### Your goal:
"Revista Porto das" appears in one line of the records below. Output that line and each one after it, exactly, through the last line.
◆ ◆ ◆
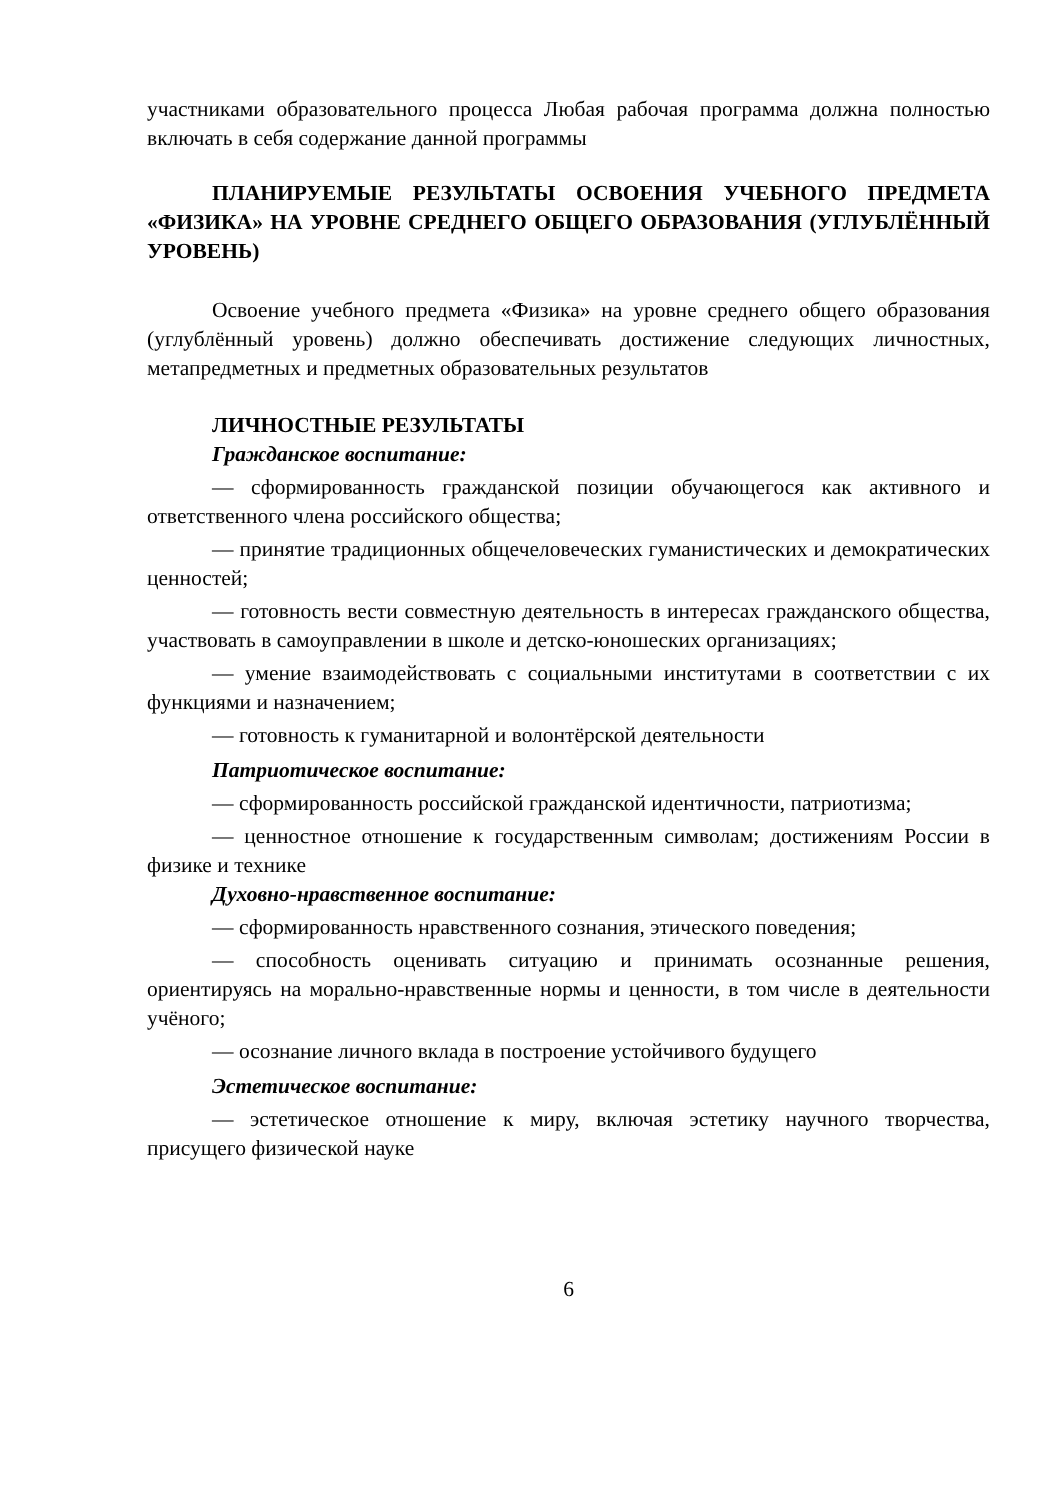участниками образовательного процесса Любая рабочая программа должна полностью включать в себя содержание данной программы
ПЛАНИРУЕМЫЕ РЕЗУЛЬТАТЫ ОСВОЕНИЯ УЧЕБНОГО ПРЕДМЕТА «ФИЗИКА» НА УРОВНЕ СРЕДНЕГО ОБЩЕГО ОБРАЗОВАНИЯ (УГЛУБЛЁННЫЙ УРОВЕНЬ)
Освоение учебного предмета «Физика» на уровне среднего общего образования (углублённый уровень) должно обеспечивать достижение следующих личностных, метапредметных и предметных образовательных результатов
ЛИЧНОСТНЫЕ РЕЗУЛЬТАТЫ
Гражданское воспитание:
— сформированность гражданской позиции обучающегося как активного и ответственного члена российского общества;
— принятие традиционных общечеловеческих гуманистических и демократических ценностей;
— готовность вести совместную деятельность в интересах гражданского общества, участвовать в самоуправлении в школе и детско-юношеских организациях;
— умение взаимодействовать с социальными институтами в соответствии с их функциями и назначением;
— готовность к гуманитарной и волонтёрской деятельности
Патриотическое воспитание:
— сформированность российской гражданской идентичности, патриотизма;
— ценностное отношение к государственным символам; достижениям России в физике и технике
Духовно-нравственное воспитание:
— сформированность нравственного сознания, этического поведения;
— способность оценивать ситуацию и принимать осознанные решения, ориентируясь на морально-нравственные нормы и ценности, в том числе в деятельности учёного;
— осознание личного вклада в построение устойчивого будущего
Эстетическое воспитание:
— эстетическое отношение к миру, включая эстетику научного творчества, присущего физической науке
6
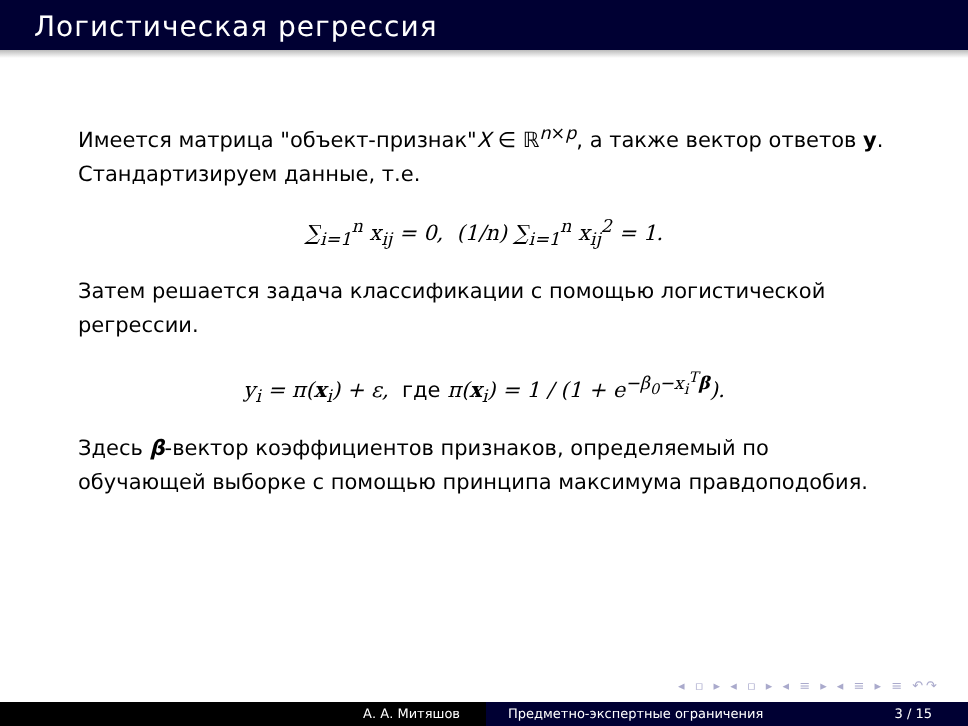Логистическая регрессия
Имеется матрица "объект-признак"X ∈ ℝ<sup>n×p</sup>, а также вектор ответов y. Стандартизируем данные, т.е.
∑<sub>i=1</sub><sup>n</sup> x<sub>ij</sub> = 0, (1/n) ∑<sub>i=1</sub><sup>n</sup> x<sub>ij</sub><sup>2</sup> = 1.
Затем решается задача классификации с помощью логистической регрессии.
y<sub>i</sub> = π(x<sub>i</sub>) + ε, где π(x<sub>i</sub>) = 1 / (1 + e<sup>−β<sub>0</sub>−x<sub>i</sub><sup>T</sup>β</sup>).
Здесь β-вектор коэффициентов признаков, определяемый по обучающей выборке с помощью принципа максимума правдоподобия.
◂ ▫ ▸ ◂ ▫ ▸ ◂ ≡ ▸ ◂ ≡ ▸ ≡ ↶↷
А. А. Митяшов Предметно-экспертные ограничения 3 / 15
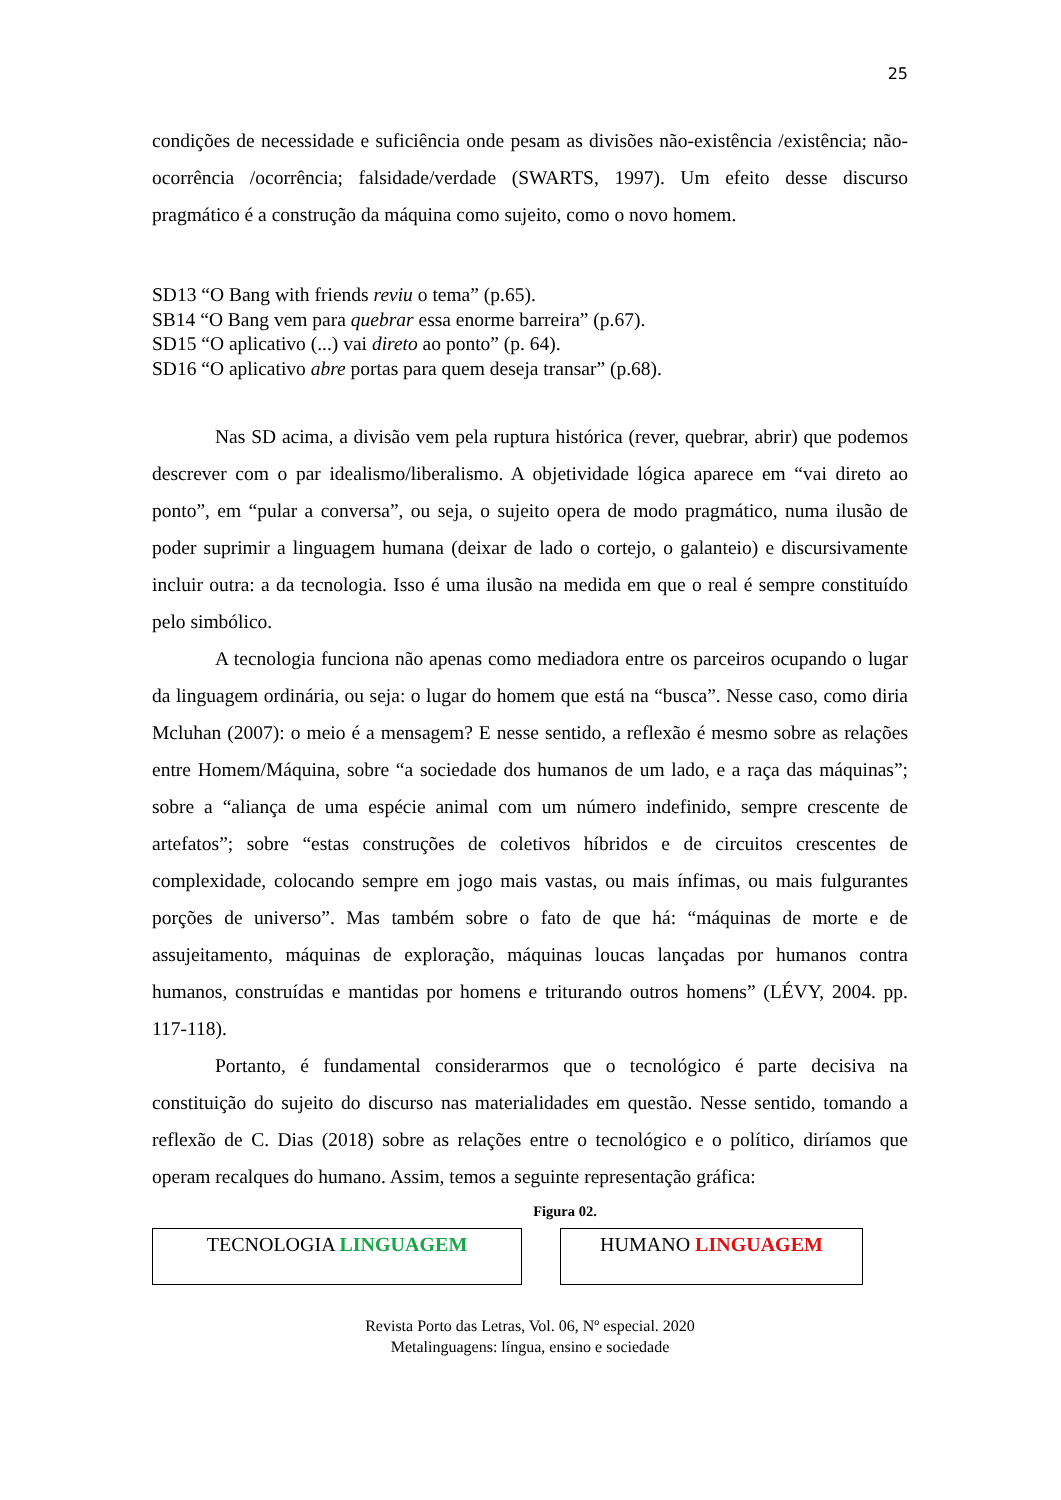25
condições de necessidade e suficiência onde pesam as divisões não-existência /existência; não-ocorrência /ocorrência; falsidade/verdade (SWARTS, 1997). Um efeito desse discurso pragmático é a construção da máquina como sujeito, como o novo homem.
SD13 “O Bang with friends reviu o tema” (p.65).
SB14 “O Bang vem para quebrar essa enorme barreira” (p.67).
SD15 “O aplicativo (...) vai direto ao ponto” (p. 64).
SD16 “O aplicativo abre portas para quem deseja transar” (p.68).
Nas SD acima, a divisão vem pela ruptura histórica (rever, quebrar, abrir) que podemos descrever com o par idealismo/liberalismo. A objetividade lógica aparece em “vai direto ao ponto”, em “pular a conversa”, ou seja, o sujeito opera de modo pragmático, numa ilusão de poder suprimir a linguagem humana (deixar de lado o cortejo, o galanteio) e discursivamente incluir outra: a da tecnologia. Isso é uma ilusão na medida em que o real é sempre constituído pelo simbólico.
A tecnologia funciona não apenas como mediadora entre os parceiros ocupando o lugar da linguagem ordinária, ou seja: o lugar do homem que está na “busca”. Nesse caso, como diria Mcluhan (2007): o meio é a mensagem? E nesse sentido, a reflexão é mesmo sobre as relações entre Homem/Máquina, sobre “a sociedade dos humanos de um lado, e a raça das máquinas”; sobre a “aliança de uma espécie animal com um número indefinido, sempre crescente de artefatos”; sobre “estas construções de coletivos híbridos e de circuitos crescentes de complexidade, colocando sempre em jogo mais vastas, ou mais ínfimas, ou mais fulgurantes porções de universo”. Mas também sobre o fato de que há: “máquinas de morte e de assujeitamento, máquinas de exploração, máquinas loucas lançadas por humanos contra humanos, construídas e mantidas por homens e triturando outros homens” (LÉVY, 2004. pp. 117-118).
Portanto, é fundamental considerarmos que o tecnológico é parte decisiva na constituição do sujeito do discurso nas materialidades em questão. Nesse sentido, tomando a reflexão de C. Dias (2018) sobre as relações entre o tecnológico e o político, diríamos que operam recalques do humano. Assim, temos a seguinte representação gráfica:
Figura 02.
TECNOLOGIA LINGUAGEM HUMANO LINGUAGEM
Revista Porto das Letras, Vol. 06, Nº especial. 2020
Metalinguagens: língua, ensino e sociedade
◆ ◆ ◆
### The answer:
Revista Porto das Letras, Vol. 06, Nº especial. 2020
Metalinguagens: língua, ensino e sociedade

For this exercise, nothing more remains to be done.